Probability can be studied in conjunction with set theory, with Venn Diagrams being particularly useful in analysis. The probability of a certain event occurring, for example, can be represented by P(A). The probability of a different event occurring can be written P(B). Clearly, therefore, for two events A and B,
P(A) + P(B) - P(AnB) = P(AuB)
Events A and B are mutually exclusive if they have no events in common. In other words, if A occurs B cannot occur and vise versa. If, for example, we are asked to pick a card from a pack of 52, the probability that the card is red is 1/2 . The probability that the card is a club is 1/4 . However, if the card is red it can't be a club. These events are therefore mutually exclusive.

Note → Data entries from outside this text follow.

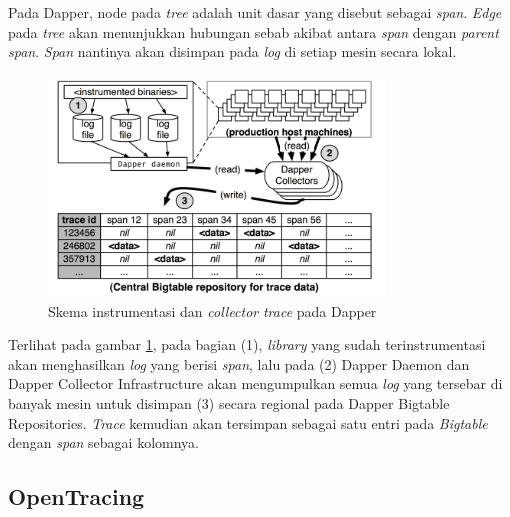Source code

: Pada Dapper, node pada \textit{tree} adalah unit dasar yang disebut sebagai \textit{span}. \textit{Edge} pada \textit{tree} akan menunjukkan hubungan sebab akibat antara \textit{span} dengan \textit{parent span}. \textit{Span} nantinya akan disimpan pada \textit{log} di setiap mesin secara lokal. 
\begin{figure}[htb]
	\centering
	\includegraphics[width=0.8\textwidth]{resources/ch2/dapper-1.png}
	\caption{Skema instrumentasi dan \textit{collector} \textit{trace} pada Dapper \citep{dapper-paper}}
	\label{ch2-dapper-1}
\end{figure}

Terlihat pada gambar \ref{ch2-dapper-1}, pada bagian (1), \textit{library} yang sudah terinstrumentasi akan menghasilkan \textit{log} yang berisi \textit{span}, lalu pada (2) Dapper Daemon dan Dapper Collector Infrastructure akan mengumpulkan semua \textit{log} yang tersebar di banyak mesin untuk disimpan (3) secara regional pada Dapper Bigtable Repositories. \textit{Trace} kemudian akan tersimpan sebagai satu entri pada \textit{Bigtable} dengan \textit{span} sebagai kolomnya. 

\subsection{OpenTracing}

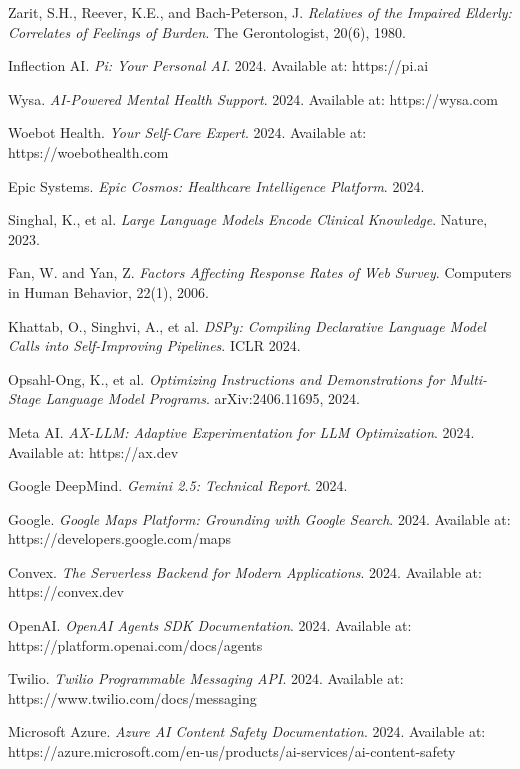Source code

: \documentclass{article}
\begin{document}
\begin{thebibliography}{99}
Zarit, S.H., Reever, K.E., and Bach-Peterson, J.
\textit{Relatives of the Impaired Elderly: Correlates of Feelings of Burden}.
The Gerontologist, 20(6), 1980.

Inflection AI.
\textit{Pi: Your Personal AI}.
2024. Available at: https://pi.ai

Wysa.
\textit{AI-Powered Mental Health Support}.
2024. Available at: https://wysa.com

Woebot Health.
\textit{Your Self-Care Expert}.
2024. Available at: https://woebothealth.com

Epic Systems.
\textit{Epic Cosmos: Healthcare Intelligence Platform}.
2024.

Singhal, K., et al.
\textit{Large Language Models Encode Clinical Knowledge}.
Nature, 2023.

Fan, W. and Yan, Z.
\textit{Factors Affecting Response Rates of Web Survey}.
Computers in Human Behavior, 22(1), 2006.

Khattab, O., Singhvi, A., et al.
\textit{DSPy: Compiling Declarative Language Model Calls into Self-Improving Pipelines}.
ICLR 2024.

Opsahl-Ong, K., et al.
\textit{Optimizing Instructions and Demonstrations for Multi-Stage Language Model Programs}.
arXiv:2406.11695, 2024.

Meta AI.
\textit{AX-LLM: Adaptive Experimentation for LLM Optimization}.
2024. Available at: https://ax.dev

Google DeepMind.
\textit{Gemini 2.5: Technical Report}.
2024.

Google.
\textit{Google Maps Platform: Grounding with Google Search}.
2024. Available at: https://developers.google.com/maps

Convex.
\textit{The Serverless Backend for Modern Applications}.
2024. Available at: https://convex.dev

OpenAI.
\textit{OpenAI Agents SDK Documentation}.
2024. Available at: https://platform.openai.com/docs/agents

Twilio.
\textit{Twilio Programmable Messaging API}.
2024. Available at: https://www.twilio.com/docs/messaging

Microsoft Azure.
\textit{Azure AI Content Safety Documentation}.
2024. Available at: https://azure.microsoft.com/en-us/products/ai-services/ai-content-safety


\end{thebibliography}
\end{document}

If two events are mutually exclusive, P(AnB) = 0, so P(A) + P(B) = P(AuB)
Two events are independent if the first one does not influence the second. For example, if a bag contains 2 blue balls and 2 red balls and two balls are selected randomly, the events are:
a) independent if the first ball is replaced after being selected
b) not independent if the first ball is removed without being replaced. In this instance, the are only three balls remaining in the bag so the probabilities of selecting the various colours have changed.
Two events are independent if (and only if): P(AnB) = P(A)P(B) .
Conditional probability is the probability of an event occurring, given that another event has occurred. For example, the probability of John doing mathematics at A-Level, given that he is doing physics may be quite high. P(A|B) means the probability of A occurring, given that B has occurred. For two events A and B,
P(AnB) = P(A|B)P(B) and similarly P(AnB) = P(B|A)P(A)